Having retired from the selection committee, Petrallia continues to curate the Hall of Fame archives (and, indeed, all of the CHS archives). She still can hardly contain her excitement attending as a guest and says, “The kids are sitting in front of them [the inductees] in the same school, walking the same hall, sitting in the same classroom.”

McCormick adds, “It’s a great day for staff to be reminded that they play a part in inspiring students to reach their potential. And students realize that people who have come through the halls of Columbia before them have made a path and they can follow in their footsteps.”

Ellen Donker enjoyed learning about the many talented CHS graduates and looks forward to seeing contributions from the next generation of students.

A Sampling of CHS Hall of Fame Inductees

Lois Whitman, inducted in 2011

Class of 1944

Human Rights Activist

Lois Whitman is the founder and former director (1994-2012) of the Human Rights Watch Children’s Rights Division, which investigates and seeks to end human rights abuses against children, including attacks on students, teachers, and schools; the worst forms of child labor; torture of children; and the use of child soldiers. It also addresses issues involving juvenile justice and migrant children. Whitman holds a B.A. from Smith College, an M.S. in social work from Columbia University, and a J.D. from Rutgers University.

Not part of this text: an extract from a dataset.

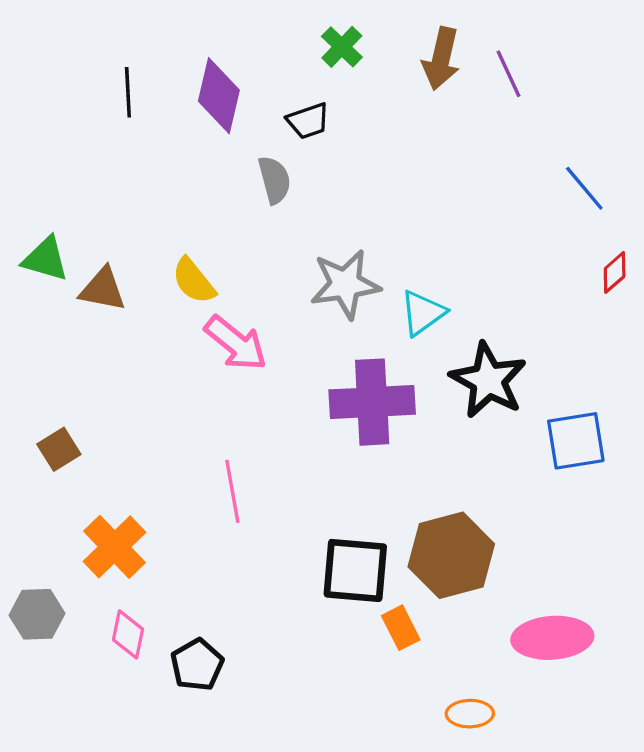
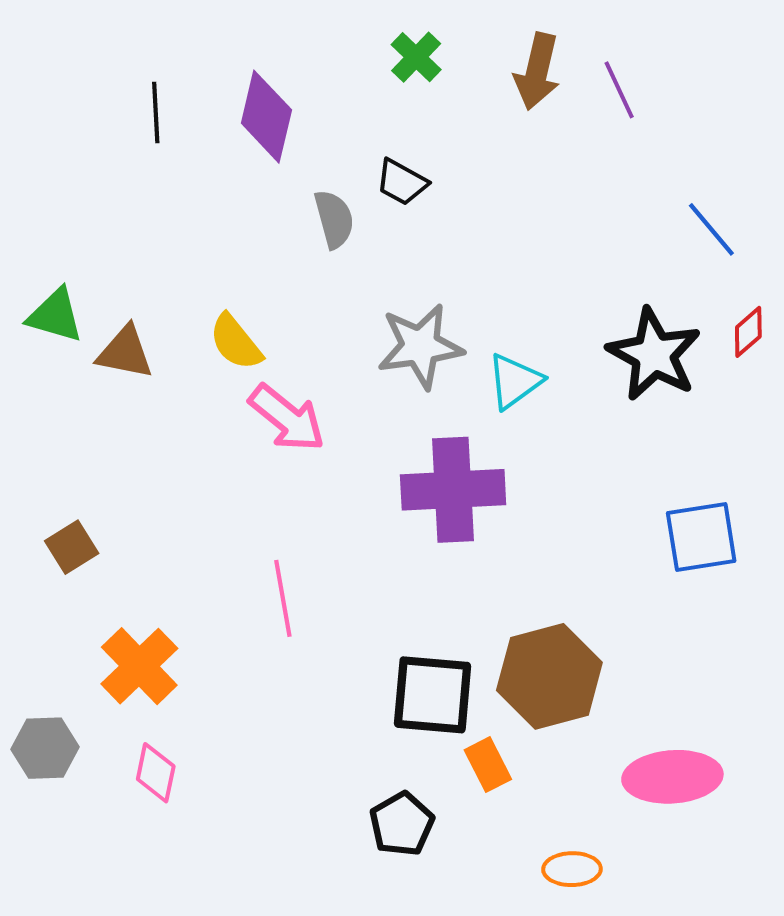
black trapezoid: (308, 121) -> (402, 182), moved, turned 48
black star: (488, 380) -> (654, 354), moved
black pentagon: (197, 665) -> (402, 824), moved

Charles Kenneth “C. K.” Williams, inducted in 2001

Class of 1954

Pulitzer Prize-Winning Poet/Author

An American poet known for his moral passion, Williams graduated from the University of Pennsylvania. He taught creative writing at a number of universities including Princeton University. Williams received the 2000 Pulitzer Prize for poetry for Repair, and the 2003 National Book Award for poetry for The Singing. His numerous honors include the 1998 PEN/Voelcker Award for career achievement in poetry, the American Academy of Arts and Letters Award in Literature (1999), and the Ruth Lilly Poetry Prize (2005). Williams died in 2015.

Amalya Kearse, inducted in 1985

Class of 1955

Federal Judge

Amalya L. Kearse, a graduate of Wellesley College, received her law degree from the University of Michigan. She was the first female African American partner in a major Wall Street law firm. In 1979, President Jimmy Carter asked Kearse to serve on the United States Court of Appeals for the Second Circuit, making her the first woman to receive that appointment. She was also short-listed by the Reagan, Bush and Clinton administrations as a candidate for the United States Supreme Court.

Max Weinberg, inducted in 1987

Class of 1969


Max Weinberg has performed all over the world. He is the longtime drummer for Bruce Springsteen’s E Street Band and was bandleader for Conan O’Brien on Late Night with Conan O’Brien and The Tonight Show with Conan O’Brien. In 2014, Weinberg was inducted into the Rock and Roll Hall of Fame as a member of the E Street Band.